Das Selbstbestimmungsrecht der Frauen ist aus meiner Sicht ein entscheidender Schlüssel, der wiederum weitere positive Entwicklungen nach sich zieht. Hohe Geburtenraten stehen oftmals in Verbindung mit fehlendem Zugang zu Bildung und modernen Familienplanungsmethoden. Die Deutsche Stiftung Weltbevölkerung weist darauf hin, dass in Entwicklungsländern ein Viertel der Frauen, die verhüten möchten, keine Möglichkeit dazu hat. Das zeigt, wie wichtig die Verwirklichung der sogenannten "sexuellen und reproduktiven Gesundheit und Rechte" im Sinne des Aktionsprogramms der Kairoer Weltbevölkerungskonferenz ist. Hier wird unter anderem gefordert, dass jeder Mensch Zugang zu Informationen über Verhütungsmittel sowie zu effektiven Verhütungsmitteln selbst haben muss. Für mich folgt daraus, dass wir angesichts des globalen Bevölkerungswachstums vor allem die Rechte der Frauen und Mädchen stärken müssen: das Recht auf Bildung und das Recht auf sexuelle Selbstbestimmung. Oftmals sind insbesondere Frauen und Mädchen benachteiligt, ausgegrenzt und diskriminiert. In diesem Zusammenhang finde ich auch diese Studie interessant: http://www.wzb.eu/de/pressemitteilung/der-grosse-unterschied. Hinzu kommen der allgemeine Zugang zu Bildung in einer Gesellschaft, aber auch zu Alterssicherung und grundsätzlich gute Regierungsführung. Auch letzteres verdeutlicht, dass es keine einfachen oder monokausalen Lösungen gibt.

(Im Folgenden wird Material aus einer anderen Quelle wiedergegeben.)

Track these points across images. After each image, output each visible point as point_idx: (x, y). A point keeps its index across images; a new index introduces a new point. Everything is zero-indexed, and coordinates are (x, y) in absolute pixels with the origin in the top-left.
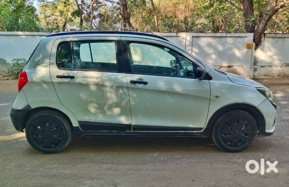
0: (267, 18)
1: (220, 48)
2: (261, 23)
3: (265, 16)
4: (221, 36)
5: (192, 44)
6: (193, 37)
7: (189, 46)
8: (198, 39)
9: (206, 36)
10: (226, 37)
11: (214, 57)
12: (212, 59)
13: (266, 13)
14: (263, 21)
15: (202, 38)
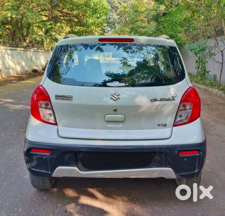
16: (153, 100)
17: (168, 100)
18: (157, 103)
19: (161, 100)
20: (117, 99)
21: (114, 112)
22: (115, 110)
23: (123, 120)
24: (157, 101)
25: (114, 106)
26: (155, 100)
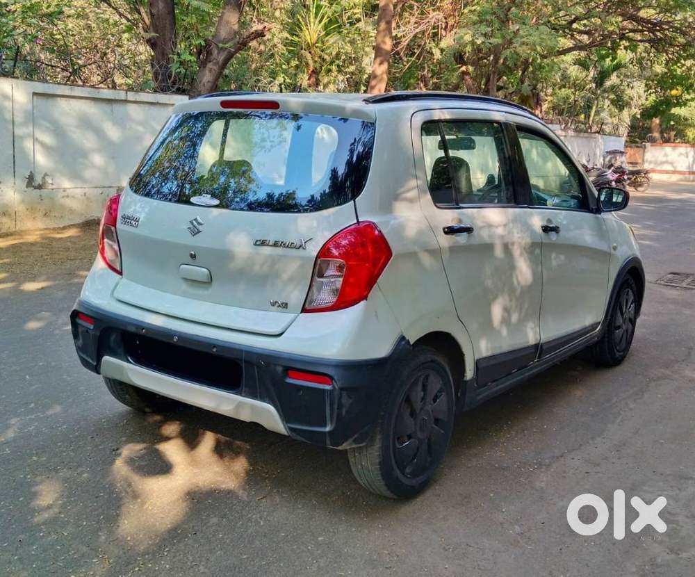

Im Rahmen der Entwicklungszusammenarbeit kann Deutschland wertvolle Beiträge liefern. So fordern wir seit Langem, die Anstrengungen im Bereich der Entwicklungszusammenarbeit zu verstärken. In den Haushaltsanträgen der Bundestagsfraktion Bündnis 90/Die Grünen setzen wir immer wieder klare Signale in diesem Bereich und fordern u.a. eine deutliche Steigerung der Mittel für den Bevölkerungsfond der Vereinten Nationen (UNFPA) ebenso wie für die International Planned Parenthood Federation (IPPF), die aktiv die sexuellen und reproduktiven Rechte ebenso wie das Recht auf Familienplanung fördern.

Im Kern, das möchte ich unterstreichen, geht es um das Selbstbestimmungsrecht der Frau und den Zugang zu Bildung. Ein Aspekt ist aber auch wichtig: Es kann nicht sein, dass der Westen mit dem Finger auf die Länder mit hohen Geburtenraten zeigt und dort Veränderung einfordert - selbst aber weiterhin in diesem Maße die Ressourcen des Planeten verbraucht. Nur ein Beispiel, das mir kürzlich begegnet ist: Der jährliche Stromverbrauch aller Haushalte in Subsahara-Afrika (ohne Südafrika) entspricht dem aller Haushalte in New York. Auch wir haben hier eine große Verantwortung, der wir global gerecht werden müssen - bei der Vermeidung und Bekämpfung von Hunger in der Welt und nicht zuletzt auch in den Bereichen Klimaschutz, Energiesparen, Ressourceneffizienz und Ausbau der erneuerbaren Energien.